*Task*
In the entries that follow, the lines from the one with "چرایی و چگونگی" through the one with "Ein Hygrometer und ein Luftentfeuchter" are the ones to write out, exactly and with both ends included. Nothing else should appear.

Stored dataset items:
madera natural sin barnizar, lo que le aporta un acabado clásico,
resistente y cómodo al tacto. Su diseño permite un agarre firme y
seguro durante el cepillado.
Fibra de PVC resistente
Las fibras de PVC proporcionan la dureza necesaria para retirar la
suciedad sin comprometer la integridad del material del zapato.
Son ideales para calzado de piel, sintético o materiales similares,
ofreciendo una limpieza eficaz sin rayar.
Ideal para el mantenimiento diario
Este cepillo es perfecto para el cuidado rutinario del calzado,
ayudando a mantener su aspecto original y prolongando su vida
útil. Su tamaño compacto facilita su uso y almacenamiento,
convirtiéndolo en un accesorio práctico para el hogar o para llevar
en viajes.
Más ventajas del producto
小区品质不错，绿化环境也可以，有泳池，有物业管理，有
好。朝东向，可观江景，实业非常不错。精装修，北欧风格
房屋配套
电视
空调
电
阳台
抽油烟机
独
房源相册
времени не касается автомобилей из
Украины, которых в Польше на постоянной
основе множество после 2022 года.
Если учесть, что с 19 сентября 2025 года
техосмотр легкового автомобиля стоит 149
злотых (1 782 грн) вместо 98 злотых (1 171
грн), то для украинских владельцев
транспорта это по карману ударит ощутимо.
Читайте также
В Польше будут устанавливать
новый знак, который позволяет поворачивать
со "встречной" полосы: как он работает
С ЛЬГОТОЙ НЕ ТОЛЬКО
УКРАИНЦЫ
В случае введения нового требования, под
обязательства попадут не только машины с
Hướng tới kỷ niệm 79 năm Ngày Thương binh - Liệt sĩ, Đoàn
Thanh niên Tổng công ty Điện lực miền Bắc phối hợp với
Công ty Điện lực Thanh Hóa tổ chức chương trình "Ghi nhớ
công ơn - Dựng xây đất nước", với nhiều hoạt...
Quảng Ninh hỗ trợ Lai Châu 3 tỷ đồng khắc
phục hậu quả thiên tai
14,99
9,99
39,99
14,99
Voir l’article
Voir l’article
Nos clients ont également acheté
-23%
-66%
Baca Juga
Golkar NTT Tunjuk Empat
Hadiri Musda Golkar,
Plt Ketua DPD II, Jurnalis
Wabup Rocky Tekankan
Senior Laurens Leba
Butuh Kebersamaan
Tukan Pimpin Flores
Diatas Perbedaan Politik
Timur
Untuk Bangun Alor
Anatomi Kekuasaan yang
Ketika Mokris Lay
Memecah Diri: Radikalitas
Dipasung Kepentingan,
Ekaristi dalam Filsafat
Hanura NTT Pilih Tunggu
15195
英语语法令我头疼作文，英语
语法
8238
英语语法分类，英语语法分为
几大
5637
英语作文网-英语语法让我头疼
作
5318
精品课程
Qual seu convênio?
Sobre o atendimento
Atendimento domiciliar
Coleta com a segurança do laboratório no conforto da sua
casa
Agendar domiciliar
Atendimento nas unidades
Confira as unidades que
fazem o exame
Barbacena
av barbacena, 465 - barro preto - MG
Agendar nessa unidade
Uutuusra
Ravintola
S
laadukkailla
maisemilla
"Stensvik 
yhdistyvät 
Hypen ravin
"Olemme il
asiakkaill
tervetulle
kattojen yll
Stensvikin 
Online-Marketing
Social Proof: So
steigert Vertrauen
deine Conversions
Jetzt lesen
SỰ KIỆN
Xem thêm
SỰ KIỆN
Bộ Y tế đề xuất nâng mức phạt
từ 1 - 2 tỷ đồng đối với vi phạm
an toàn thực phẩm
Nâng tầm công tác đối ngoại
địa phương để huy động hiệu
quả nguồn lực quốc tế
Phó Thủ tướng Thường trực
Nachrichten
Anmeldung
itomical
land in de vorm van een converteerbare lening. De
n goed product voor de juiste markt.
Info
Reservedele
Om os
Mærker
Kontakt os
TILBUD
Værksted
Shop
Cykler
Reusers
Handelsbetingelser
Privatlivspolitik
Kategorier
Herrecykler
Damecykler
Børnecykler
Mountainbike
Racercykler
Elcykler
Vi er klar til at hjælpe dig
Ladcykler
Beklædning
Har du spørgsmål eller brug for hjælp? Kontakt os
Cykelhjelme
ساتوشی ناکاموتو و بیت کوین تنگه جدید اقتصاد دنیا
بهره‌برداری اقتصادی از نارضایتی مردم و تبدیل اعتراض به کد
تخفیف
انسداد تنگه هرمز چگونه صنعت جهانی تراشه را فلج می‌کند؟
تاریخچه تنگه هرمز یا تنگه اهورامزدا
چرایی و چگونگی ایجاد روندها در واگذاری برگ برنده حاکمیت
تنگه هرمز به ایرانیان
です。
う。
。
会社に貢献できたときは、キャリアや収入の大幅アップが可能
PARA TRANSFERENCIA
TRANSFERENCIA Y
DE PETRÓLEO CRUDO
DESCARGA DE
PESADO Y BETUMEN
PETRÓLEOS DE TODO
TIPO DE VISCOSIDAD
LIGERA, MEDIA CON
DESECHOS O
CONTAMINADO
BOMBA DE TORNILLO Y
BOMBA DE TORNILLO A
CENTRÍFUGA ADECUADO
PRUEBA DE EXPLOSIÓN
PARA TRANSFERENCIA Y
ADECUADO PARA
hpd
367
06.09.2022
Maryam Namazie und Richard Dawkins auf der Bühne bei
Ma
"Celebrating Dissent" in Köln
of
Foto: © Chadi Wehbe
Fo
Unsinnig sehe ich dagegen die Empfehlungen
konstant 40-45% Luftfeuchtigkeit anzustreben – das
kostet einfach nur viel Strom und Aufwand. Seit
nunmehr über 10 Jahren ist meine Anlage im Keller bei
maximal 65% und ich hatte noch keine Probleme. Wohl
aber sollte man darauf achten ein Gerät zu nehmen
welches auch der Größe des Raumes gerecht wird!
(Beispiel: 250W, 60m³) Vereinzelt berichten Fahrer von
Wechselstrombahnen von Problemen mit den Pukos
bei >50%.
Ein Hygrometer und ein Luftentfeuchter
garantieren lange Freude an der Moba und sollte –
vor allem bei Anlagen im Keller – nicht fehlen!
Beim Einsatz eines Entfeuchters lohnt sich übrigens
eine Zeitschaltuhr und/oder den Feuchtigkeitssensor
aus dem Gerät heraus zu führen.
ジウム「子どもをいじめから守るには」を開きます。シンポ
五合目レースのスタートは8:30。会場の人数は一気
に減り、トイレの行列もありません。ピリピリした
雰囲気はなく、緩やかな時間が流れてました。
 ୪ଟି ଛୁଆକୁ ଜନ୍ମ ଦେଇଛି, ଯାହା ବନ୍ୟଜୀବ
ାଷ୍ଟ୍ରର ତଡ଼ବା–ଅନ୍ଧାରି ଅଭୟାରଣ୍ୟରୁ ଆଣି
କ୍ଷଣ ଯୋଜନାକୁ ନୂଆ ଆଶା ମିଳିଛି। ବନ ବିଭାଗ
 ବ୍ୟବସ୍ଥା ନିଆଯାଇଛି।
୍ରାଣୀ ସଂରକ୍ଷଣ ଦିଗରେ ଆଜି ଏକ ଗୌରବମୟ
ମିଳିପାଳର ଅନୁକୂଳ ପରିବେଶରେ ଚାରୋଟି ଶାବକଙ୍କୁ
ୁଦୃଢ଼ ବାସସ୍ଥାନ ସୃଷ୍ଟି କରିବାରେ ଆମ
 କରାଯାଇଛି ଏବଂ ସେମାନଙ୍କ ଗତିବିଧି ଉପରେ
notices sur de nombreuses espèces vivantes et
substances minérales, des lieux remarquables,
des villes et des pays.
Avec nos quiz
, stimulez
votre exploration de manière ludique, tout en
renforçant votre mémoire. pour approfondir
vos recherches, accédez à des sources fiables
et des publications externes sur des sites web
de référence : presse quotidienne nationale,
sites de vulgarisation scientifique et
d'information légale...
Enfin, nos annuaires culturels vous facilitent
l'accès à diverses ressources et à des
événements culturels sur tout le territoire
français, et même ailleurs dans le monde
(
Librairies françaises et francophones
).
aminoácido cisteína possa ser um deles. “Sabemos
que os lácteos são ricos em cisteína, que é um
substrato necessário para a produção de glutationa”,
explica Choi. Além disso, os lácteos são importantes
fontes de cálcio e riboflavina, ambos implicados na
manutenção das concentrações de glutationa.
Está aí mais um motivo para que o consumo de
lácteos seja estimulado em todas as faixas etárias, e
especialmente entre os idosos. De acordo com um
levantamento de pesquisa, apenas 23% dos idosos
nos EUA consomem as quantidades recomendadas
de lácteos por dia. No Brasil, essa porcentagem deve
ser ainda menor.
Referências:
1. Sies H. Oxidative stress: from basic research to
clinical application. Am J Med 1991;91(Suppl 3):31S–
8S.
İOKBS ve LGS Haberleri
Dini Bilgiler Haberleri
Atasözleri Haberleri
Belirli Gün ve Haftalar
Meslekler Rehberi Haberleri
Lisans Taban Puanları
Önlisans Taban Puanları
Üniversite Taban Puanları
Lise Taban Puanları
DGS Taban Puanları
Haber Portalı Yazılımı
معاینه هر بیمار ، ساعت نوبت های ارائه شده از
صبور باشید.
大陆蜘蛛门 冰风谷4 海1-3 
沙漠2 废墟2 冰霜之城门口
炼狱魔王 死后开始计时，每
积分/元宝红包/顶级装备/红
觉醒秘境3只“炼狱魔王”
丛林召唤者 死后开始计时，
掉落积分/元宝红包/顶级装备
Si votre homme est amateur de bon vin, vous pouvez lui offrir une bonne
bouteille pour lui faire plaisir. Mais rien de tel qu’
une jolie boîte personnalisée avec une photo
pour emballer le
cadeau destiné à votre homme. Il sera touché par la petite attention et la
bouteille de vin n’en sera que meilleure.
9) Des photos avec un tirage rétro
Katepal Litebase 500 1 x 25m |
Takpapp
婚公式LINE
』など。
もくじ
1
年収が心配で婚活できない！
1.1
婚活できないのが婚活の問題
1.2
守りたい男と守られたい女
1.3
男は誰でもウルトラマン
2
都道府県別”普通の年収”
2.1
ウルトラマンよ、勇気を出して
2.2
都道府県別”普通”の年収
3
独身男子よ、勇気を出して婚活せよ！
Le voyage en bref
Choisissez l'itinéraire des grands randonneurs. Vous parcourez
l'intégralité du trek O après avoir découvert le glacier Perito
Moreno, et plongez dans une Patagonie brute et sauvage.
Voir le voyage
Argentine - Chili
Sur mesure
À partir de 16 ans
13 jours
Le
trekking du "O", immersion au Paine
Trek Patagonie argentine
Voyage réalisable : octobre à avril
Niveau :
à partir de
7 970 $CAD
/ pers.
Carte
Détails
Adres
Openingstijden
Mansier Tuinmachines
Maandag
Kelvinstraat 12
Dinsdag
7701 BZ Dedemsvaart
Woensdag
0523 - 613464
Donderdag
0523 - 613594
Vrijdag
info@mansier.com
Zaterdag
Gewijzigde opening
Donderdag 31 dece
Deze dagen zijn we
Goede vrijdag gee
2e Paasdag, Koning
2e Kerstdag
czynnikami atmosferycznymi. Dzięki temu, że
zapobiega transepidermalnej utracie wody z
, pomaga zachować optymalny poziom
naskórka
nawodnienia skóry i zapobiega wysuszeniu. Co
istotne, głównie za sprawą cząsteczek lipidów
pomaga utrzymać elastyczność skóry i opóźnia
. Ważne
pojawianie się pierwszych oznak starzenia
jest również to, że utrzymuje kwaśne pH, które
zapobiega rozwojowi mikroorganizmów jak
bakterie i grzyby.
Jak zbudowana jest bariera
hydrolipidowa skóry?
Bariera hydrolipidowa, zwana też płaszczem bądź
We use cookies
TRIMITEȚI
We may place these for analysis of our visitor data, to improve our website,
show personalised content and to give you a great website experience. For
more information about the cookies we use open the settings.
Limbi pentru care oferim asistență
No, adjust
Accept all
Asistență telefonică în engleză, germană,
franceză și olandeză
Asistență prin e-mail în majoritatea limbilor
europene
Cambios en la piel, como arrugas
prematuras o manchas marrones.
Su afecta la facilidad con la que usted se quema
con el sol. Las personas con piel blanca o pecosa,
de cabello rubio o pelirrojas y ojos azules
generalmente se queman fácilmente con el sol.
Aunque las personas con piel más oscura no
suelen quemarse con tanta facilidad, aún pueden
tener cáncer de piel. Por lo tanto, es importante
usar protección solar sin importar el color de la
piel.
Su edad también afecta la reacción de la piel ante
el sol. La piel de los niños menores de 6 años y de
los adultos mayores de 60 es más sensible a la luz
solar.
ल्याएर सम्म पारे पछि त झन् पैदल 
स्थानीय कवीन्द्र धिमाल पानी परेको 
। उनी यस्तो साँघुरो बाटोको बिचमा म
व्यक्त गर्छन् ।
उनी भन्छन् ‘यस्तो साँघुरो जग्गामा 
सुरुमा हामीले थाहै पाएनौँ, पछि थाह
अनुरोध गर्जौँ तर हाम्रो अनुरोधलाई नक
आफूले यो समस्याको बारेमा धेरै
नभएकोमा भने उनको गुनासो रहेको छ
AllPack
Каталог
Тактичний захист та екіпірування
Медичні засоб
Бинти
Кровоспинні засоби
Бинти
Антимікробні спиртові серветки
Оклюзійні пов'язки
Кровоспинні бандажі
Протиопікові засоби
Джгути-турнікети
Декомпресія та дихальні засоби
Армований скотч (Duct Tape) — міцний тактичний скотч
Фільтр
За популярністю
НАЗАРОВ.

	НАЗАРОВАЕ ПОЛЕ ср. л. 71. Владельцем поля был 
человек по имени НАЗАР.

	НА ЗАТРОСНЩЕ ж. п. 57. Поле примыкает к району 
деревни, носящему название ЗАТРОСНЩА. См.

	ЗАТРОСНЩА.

*Solution to the problem*
چرایی و چگونگی ایجاد روندها در واگذاری برگ برنده حاکمیت
تنگه هرمز به ایرانیان
です。
う。
。
会社に貢献できたときは、キャリアや収入の大幅アップが可能
PARA TRANSFERENCIA
TRANSFERENCIA Y
DE PETRÓLEO CRUDO
DESCARGA DE
PESADO Y BETUMEN
PETRÓLEOS DE TODO
TIPO DE VISCOSIDAD
LIGERA, MEDIA CON
DESECHOS O
CONTAMINADO
BOMBA DE TORNILLO Y
BOMBA DE TORNILLO A
CENTRÍFUGA ADECUADO
PRUEBA DE EXPLOSIÓN
PARA TRANSFERENCIA Y
ADECUADO PARA
hpd
367
06.09.2022
Maryam Namazie und Richard Dawkins auf der Bühne bei
Ma
"Celebrating Dissent" in Köln
of
Foto: © Chadi Wehbe
Fo
Unsinnig sehe ich dagegen die Empfehlungen
konstant 40-45% Luftfeuchtigkeit anzustreben – das
kostet einfach nur viel Strom und Aufwand. Seit
nunmehr über 10 Jahren ist meine Anlage im Keller bei
maximal 65% und ich hatte noch keine Probleme. Wohl
aber sollte man darauf achten ein Gerät zu nehmen
welches auch der Größe des Raumes gerecht wird!
(Beispiel: 250W, 60m³) Vereinzelt berichten Fahrer von
Wechselstrombahnen von Problemen mit den Pukos
bei >50%.
Ein Hygrometer und ein Luftentfeuchter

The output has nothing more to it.